A few evenings later we walked down that branched off street in Gouvia that had lengthened to the highway, offering a few more parking spots. It had sprouted gift shops, restaurants, a few hotels and Wi-Fi lounges. I stopped at the bar that advertised “Elvis, here tonight.” I peeked in and spotted, wearing one of the jumpsuits he’d made famous in the 70s, a Greek Elvis impersonator with mike in hand, his voice shaking more than his hips. He sang “Only Fools Rush In,” his words strained through a thick Greek accent. I snapped a picture, thoroughly flabbergasted by the Elvis sighting on Corfu.
Continuing down the street Greek Elvis’ voice followed and I must admit the upbeat renditions had me singing along, “Just wanna be yourrrr teddy bear.” Of course, my teenage daughters thought I’d stepped off planet Mars. “Mom, you’re so weird.” Nope, Mom’s just a fan of Elvis, the King of Rock n Roll!”

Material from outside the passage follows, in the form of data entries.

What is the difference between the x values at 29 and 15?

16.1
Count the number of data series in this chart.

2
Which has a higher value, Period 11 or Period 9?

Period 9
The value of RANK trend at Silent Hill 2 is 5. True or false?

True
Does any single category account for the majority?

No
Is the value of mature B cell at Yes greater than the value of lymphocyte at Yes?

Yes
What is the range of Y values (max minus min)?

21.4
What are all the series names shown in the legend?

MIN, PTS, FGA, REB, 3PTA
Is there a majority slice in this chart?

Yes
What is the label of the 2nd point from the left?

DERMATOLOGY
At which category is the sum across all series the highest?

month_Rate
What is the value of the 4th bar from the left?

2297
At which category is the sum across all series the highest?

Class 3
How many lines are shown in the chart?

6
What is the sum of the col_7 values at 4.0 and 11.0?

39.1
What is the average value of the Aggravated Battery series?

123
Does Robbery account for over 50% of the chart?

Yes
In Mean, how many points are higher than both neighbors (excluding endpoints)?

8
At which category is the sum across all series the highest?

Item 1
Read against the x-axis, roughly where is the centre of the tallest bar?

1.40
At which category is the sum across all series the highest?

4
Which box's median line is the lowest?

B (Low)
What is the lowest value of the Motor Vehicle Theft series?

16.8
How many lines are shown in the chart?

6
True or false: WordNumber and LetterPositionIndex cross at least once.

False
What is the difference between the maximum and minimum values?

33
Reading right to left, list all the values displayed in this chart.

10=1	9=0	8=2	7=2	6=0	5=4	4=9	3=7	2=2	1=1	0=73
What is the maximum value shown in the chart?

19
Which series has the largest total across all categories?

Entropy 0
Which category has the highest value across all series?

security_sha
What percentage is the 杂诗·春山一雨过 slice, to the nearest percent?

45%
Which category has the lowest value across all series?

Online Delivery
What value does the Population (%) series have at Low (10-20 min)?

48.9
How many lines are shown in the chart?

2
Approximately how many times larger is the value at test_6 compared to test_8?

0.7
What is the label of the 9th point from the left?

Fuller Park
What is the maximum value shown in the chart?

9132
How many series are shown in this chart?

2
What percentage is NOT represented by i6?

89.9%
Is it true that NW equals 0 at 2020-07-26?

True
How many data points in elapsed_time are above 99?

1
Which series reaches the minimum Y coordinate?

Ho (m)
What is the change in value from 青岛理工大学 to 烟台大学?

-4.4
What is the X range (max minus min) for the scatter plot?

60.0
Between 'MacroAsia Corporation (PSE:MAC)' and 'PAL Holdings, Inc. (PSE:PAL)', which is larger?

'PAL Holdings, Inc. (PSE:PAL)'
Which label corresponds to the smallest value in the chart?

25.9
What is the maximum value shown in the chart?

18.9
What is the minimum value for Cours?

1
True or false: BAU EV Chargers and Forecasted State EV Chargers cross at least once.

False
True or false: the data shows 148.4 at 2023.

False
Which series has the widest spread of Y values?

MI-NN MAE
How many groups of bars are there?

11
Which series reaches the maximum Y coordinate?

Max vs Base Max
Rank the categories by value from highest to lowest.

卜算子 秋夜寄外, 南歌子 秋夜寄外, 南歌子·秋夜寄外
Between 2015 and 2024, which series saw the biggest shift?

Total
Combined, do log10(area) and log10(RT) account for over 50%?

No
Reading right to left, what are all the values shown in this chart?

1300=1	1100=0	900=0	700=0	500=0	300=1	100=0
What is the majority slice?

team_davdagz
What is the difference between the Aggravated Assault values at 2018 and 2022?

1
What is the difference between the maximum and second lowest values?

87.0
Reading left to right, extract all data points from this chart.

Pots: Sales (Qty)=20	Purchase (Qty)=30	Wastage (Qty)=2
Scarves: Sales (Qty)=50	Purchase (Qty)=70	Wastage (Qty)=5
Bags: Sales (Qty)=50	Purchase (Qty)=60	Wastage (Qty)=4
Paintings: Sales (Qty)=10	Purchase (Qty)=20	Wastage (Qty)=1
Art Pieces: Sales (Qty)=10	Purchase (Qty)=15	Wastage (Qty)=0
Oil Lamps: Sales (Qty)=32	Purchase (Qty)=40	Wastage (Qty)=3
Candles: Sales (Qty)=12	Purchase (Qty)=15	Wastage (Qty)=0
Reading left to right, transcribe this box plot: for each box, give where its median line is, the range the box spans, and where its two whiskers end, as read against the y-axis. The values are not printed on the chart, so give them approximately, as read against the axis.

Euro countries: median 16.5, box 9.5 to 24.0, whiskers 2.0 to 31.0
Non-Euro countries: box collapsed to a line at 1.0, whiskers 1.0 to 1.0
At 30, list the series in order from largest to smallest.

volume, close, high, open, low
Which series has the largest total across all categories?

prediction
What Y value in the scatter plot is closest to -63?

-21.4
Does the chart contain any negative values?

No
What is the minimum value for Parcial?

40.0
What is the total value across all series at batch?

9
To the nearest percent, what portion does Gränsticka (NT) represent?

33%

And so, I’d left Corfu after that visit feeling the loss of two musical icons. One, who had just perished with great debate, and the other who continued to live on through idol makers refusing to let go. Both will always have a playlist reserved on my iPod and I’m thrilled to have known their music and enjoyed their performances. I wish I could say I saw Elvis live in concert. Hubba, hubba. Does it count that when I was eleven he’d performed live from Hawaii, telecast straight into our den?(Yes, in January of 1973 these television rooms off the beaten path were known as dens.)
Both Elvis and Michael Jackson had so much talent, style and passion that, all over the world, their music will be forever cherished. Of course, in doing so, we’ll inspire a motley crew of impersonators.